- **Things to do**
1. Transcribe the passage of the circumcircle post between "So, as indicated" and "look pretty dull.", inclusive.
2. Go on with the post about perpendicular bisectors and the circumcircle, starting after its last sentence.

I was going to go on to the next construction, which was simply to construct a perpendicular to a given line, but wait; this is America, and we're not allowed to teach anything boring, just because it is good information.  (Oh sinful generation...)  Ok, so here's something a little jazzier, for instant gratification.  (Who knew we had that in geometry, eh?)

It turneth out (as King James might have said), that if you've got a line segment --call it, say, oh, I don't know ... how about AB?  Okay-- well, if you make the perpendicular bisector, every point on it (on the perpendicular bisector, that is, or bisectoris rectus, as Augustus Caesar would most certainly not have said, but I could be wrong) is equi-distant from A and B!

This brings us to an interesting result.  If you pick any triangle at random, it so happens that it is possible to draw a circle through the three points of the triangle!  Not everybody is as excited about this as we math folks are, but this is a fundamental fact of Euclidean Geometry (the geometry that seems to describe the world in which we live pretty accurately, and where the circumference of a circle of diameter 1 is Pi, and so on).

How one constructs this circle --called the circumcircle-- is interesting, and quite an easy application of perpendicular bisectors.  Why it happens to exist is another matter entirely, and at this moment I'm not totally feeling brave enough to embark on an explanation.  Maybe at a later time.

So, as indicated before, here at right (dextra) is a step-by-step diagram about how it's done: you just construct perpendicular bisectors of any two sides of your triangle; miraculously, if the third perpendicular bisector were to be drawn, all three of them would cross at the same point, and this is the center of the fabulous circle, which is all you really need.  Just for excitement, I show all the trillions of circles we draw to get the perpendicular bisectors; otherwise the sketch would look pretty dull.

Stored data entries
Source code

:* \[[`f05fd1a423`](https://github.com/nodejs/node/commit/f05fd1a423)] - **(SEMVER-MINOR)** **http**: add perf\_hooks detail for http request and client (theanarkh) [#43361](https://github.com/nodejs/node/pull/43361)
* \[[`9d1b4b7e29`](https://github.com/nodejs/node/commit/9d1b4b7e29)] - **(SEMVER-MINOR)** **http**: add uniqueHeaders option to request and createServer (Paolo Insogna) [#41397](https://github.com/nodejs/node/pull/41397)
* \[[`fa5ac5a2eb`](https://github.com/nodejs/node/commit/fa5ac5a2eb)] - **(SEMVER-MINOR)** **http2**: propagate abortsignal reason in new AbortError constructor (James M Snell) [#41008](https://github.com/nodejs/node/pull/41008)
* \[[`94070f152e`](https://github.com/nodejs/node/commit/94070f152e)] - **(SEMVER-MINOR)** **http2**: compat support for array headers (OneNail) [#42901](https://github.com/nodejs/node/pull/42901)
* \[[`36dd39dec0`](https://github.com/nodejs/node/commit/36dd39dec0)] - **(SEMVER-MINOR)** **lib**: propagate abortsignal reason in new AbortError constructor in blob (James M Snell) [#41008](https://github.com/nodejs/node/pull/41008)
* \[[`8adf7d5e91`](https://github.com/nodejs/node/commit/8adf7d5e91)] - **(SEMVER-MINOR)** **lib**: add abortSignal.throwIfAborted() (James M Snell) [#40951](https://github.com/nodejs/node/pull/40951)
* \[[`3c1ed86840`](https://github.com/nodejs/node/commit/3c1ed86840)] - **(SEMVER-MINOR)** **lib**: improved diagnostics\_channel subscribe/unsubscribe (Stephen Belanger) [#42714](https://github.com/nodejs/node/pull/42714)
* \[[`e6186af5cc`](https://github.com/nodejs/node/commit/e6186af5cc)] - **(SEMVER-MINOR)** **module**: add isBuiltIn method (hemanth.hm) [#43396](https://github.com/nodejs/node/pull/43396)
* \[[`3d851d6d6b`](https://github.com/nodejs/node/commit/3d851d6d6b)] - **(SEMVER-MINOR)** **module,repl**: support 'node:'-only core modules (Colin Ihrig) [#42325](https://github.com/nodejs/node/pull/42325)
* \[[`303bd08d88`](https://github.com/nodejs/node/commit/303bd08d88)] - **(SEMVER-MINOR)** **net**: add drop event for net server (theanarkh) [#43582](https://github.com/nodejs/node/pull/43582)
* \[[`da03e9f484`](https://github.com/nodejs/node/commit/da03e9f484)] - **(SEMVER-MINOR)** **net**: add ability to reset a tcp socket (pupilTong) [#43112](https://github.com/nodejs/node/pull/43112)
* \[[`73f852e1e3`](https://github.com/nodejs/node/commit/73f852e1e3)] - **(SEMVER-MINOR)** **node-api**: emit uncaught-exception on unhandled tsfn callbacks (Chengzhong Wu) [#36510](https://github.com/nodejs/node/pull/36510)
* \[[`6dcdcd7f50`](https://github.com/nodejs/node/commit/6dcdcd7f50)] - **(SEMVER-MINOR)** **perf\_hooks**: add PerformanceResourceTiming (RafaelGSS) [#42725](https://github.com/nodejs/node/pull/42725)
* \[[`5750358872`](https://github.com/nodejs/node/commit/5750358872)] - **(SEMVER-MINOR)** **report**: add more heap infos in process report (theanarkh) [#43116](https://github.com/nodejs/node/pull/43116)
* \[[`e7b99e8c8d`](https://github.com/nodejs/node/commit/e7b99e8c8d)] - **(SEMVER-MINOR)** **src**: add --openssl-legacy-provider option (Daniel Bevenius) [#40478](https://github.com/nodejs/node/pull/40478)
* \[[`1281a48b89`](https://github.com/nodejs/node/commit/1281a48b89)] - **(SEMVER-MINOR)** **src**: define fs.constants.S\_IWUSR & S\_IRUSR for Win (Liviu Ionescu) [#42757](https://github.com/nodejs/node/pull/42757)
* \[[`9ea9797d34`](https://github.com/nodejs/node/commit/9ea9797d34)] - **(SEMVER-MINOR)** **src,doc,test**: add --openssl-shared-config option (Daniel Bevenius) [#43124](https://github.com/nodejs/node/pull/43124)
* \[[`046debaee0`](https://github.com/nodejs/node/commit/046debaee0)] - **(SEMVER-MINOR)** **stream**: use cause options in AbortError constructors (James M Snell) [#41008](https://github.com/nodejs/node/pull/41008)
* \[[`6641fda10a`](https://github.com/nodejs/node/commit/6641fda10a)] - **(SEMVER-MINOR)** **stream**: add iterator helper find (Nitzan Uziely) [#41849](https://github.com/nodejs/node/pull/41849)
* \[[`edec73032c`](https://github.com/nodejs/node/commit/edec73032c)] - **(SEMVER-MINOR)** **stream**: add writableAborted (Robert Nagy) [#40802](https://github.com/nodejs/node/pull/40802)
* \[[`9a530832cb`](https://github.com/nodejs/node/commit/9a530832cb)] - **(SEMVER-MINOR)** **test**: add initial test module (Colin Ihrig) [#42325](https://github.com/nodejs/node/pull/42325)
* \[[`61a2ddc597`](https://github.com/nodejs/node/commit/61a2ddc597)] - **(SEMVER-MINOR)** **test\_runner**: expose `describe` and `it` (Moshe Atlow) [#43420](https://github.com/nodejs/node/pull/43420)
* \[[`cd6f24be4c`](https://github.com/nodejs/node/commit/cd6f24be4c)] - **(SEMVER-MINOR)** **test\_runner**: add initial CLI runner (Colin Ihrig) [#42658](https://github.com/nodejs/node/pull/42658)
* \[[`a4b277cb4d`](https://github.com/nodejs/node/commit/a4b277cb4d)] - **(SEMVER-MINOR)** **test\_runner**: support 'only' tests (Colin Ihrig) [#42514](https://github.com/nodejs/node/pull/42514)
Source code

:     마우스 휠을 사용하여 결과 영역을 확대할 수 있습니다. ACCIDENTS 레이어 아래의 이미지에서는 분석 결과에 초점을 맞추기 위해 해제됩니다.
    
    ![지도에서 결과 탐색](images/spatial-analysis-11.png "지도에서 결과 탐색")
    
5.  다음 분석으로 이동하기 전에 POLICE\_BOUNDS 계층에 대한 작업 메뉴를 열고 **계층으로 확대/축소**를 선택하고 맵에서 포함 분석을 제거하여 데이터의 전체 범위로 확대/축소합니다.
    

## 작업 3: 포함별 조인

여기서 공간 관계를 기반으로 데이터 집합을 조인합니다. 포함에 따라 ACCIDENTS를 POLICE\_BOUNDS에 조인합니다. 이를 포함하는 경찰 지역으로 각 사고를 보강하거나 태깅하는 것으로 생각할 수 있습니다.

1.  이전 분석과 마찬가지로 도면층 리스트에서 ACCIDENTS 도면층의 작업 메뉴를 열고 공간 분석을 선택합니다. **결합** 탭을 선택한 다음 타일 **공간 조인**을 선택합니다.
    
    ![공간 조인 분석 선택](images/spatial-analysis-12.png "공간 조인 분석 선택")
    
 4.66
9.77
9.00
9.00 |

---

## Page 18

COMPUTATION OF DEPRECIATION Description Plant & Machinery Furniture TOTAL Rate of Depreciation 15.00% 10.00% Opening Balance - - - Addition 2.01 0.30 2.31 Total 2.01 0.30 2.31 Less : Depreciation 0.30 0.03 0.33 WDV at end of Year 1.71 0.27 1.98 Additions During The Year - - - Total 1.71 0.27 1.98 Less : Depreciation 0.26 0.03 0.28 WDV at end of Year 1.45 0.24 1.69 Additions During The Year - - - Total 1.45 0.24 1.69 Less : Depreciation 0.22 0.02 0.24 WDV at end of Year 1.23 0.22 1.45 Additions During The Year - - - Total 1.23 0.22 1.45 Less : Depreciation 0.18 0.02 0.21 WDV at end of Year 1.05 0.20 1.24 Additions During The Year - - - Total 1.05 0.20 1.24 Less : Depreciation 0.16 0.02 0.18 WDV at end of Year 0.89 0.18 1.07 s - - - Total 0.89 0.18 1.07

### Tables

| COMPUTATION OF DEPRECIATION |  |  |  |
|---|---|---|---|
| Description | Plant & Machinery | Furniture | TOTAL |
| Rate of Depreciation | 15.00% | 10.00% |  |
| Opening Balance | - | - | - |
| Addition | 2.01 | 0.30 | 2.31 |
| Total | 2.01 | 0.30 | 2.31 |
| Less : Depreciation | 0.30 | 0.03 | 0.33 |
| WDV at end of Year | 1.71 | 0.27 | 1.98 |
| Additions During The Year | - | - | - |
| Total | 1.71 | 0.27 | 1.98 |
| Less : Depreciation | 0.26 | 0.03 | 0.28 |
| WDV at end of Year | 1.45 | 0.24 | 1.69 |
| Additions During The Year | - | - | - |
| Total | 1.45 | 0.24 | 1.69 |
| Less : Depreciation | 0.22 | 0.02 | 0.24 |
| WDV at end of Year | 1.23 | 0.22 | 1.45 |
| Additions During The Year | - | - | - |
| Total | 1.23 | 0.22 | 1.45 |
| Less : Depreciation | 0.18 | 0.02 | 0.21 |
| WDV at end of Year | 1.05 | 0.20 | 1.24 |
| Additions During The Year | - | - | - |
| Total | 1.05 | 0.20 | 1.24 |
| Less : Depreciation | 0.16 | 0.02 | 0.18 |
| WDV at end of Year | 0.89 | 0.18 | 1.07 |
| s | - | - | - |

- **Task-by-task outputs**
1.
So, as indicated before, here at right (dextra) is a step-by-step diagram about how it's done: you just construct perpendicular bisectors of any two sides of your triangle; miraculously, if the third perpendicular bisector were to be drawn, all three of them would cross at the same point, and this is the center of the fabulous circle, which is all you really need.  Just for excitement, I show all the trillions of circles we draw to get the perpendicular bisectors; otherwise the sketch would look pretty dull.

2.
Proof

Okay; it's tomorrow, and I've got a proof ready for you.  For this proof, we construct the first two perpendicular bisectors, mark where they intersect as O, and then, join O to the three vertices, A, B and C.

Since the two blue segments are perpendicular bisectors, the two yellow-filled triangles are congruent, so the big yellow triangle they form together is isosceles, which is what makes it possible to draw the circle in the first place, actually.

Similarly, the two green triangles are congruent, and the big green triangle is isosceles.

Now we have to show that if we were to make the third perpendicular bisector, it would go through O too.

How does one do such a thing?  We just mark the midpoint, M of BC, and join it to O.  Now if only OM turns out to be a perpendicular to BC, our point would have been proved.

But it is possible to show that the two purple triangles, OMB and OMC are congruent too (SSS, or "side-side-side", since we know already that OB and OC are congruent, from the earlier reasoning.)  So OM is in fact a perpendicular.  There can be only one perpendicular to a line at a given point, so OM is the perpendicular bisector of BC.  So that's how the whole thing works, QED.